Date: 2006-11-17 02:23 pm (UTC)
From: [identity profile] murphstein.livejournal.com
I hope you'll share it with us once it's typed up!
siderea: (Default)
From: [personal profile] siderea
I was doing research for school, and tripped over the paper "Speaking to the Dead: Cemetery Prayer in Medieval and Early Modern Jewry." If you want me to mail you a copy, let me know. It's 944K, so I'll do it from work, rather than here at home over the 56k modem.

Here's the abstract:
Probes the history of the practice of visiting graves for purposes of prayer among the Ashkenazic and Sephardic strains of Judaism. Controversy over intercessionary prayer to the dead; Legend of Caleb, the spy sent by Moses into the land of Canaan; Caleb's alleged prostration before the Tomb of Patriarchs to ask their intercession; Likening of Rabbanite prayers at graves to acts of idolatry.

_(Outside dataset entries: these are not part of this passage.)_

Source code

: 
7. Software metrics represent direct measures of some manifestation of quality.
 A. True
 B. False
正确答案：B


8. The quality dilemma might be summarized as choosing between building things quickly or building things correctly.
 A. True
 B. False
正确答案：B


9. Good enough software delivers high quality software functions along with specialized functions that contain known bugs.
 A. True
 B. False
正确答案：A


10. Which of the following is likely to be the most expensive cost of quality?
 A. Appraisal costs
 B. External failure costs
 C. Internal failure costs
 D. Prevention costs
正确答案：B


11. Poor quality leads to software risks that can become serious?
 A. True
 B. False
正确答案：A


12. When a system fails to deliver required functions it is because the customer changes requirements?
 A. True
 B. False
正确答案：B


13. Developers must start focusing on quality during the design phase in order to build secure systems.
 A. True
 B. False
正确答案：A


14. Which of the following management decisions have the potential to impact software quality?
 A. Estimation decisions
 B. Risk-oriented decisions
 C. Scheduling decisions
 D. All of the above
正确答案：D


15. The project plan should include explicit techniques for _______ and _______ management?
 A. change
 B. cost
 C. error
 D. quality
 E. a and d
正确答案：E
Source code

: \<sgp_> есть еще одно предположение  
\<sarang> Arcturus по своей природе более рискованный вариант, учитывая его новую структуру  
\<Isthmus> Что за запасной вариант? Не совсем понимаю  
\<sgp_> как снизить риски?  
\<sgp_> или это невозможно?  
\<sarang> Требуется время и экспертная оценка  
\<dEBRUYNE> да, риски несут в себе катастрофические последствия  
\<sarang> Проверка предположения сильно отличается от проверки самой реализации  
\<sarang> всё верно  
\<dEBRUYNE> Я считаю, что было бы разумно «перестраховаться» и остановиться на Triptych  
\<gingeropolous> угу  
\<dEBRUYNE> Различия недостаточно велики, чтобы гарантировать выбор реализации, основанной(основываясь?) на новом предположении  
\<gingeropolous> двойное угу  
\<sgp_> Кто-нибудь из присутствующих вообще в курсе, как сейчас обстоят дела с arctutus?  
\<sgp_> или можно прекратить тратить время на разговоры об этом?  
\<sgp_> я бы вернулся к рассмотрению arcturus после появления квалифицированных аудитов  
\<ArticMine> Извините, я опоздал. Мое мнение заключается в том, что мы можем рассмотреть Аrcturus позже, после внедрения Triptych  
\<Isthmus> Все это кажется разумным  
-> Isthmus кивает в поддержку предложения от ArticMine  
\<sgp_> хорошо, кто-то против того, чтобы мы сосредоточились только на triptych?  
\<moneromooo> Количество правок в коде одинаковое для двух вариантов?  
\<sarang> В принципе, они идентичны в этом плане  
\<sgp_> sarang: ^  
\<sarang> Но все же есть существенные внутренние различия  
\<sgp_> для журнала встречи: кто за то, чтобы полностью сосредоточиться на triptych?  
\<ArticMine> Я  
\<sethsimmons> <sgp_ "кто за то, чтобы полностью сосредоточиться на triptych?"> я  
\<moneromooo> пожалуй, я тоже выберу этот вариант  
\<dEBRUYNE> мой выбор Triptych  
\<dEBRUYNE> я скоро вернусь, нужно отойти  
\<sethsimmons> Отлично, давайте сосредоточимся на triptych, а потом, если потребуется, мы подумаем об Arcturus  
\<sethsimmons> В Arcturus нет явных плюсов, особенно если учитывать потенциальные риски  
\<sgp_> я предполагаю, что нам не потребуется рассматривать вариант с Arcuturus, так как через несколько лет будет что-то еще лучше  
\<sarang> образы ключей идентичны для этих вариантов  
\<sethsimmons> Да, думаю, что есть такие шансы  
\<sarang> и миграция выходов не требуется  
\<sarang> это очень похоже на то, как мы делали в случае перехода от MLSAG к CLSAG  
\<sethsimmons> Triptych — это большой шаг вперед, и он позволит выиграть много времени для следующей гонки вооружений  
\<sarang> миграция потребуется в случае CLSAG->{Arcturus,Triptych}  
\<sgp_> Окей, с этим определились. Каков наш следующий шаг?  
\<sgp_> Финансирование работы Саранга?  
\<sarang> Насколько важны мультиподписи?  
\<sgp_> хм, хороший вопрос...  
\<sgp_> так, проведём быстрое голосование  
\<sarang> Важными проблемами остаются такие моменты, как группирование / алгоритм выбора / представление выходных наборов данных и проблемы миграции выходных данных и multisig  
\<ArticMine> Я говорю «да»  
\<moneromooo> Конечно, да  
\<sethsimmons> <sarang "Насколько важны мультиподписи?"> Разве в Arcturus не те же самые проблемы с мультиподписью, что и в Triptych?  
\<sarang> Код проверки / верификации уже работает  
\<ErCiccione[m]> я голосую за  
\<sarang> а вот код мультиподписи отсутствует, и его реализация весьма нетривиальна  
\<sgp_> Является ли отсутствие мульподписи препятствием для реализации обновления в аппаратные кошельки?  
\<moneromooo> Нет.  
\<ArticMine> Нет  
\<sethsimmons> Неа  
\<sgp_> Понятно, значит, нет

Elliott Horowitz, Journal of Jewish Thought & Philosophy (Routledge); Jul99, Vol. 8 Issue 2, p303, 15p.
From: [identity profile] chaos-wrangler.livejournal.com
[Without looking it up, so details may be off]

I think that one's based on the text using the singular form of a verb in the context of the 12 spies going to Chevron, from which the midrash figures that only 1 of them went there, etc.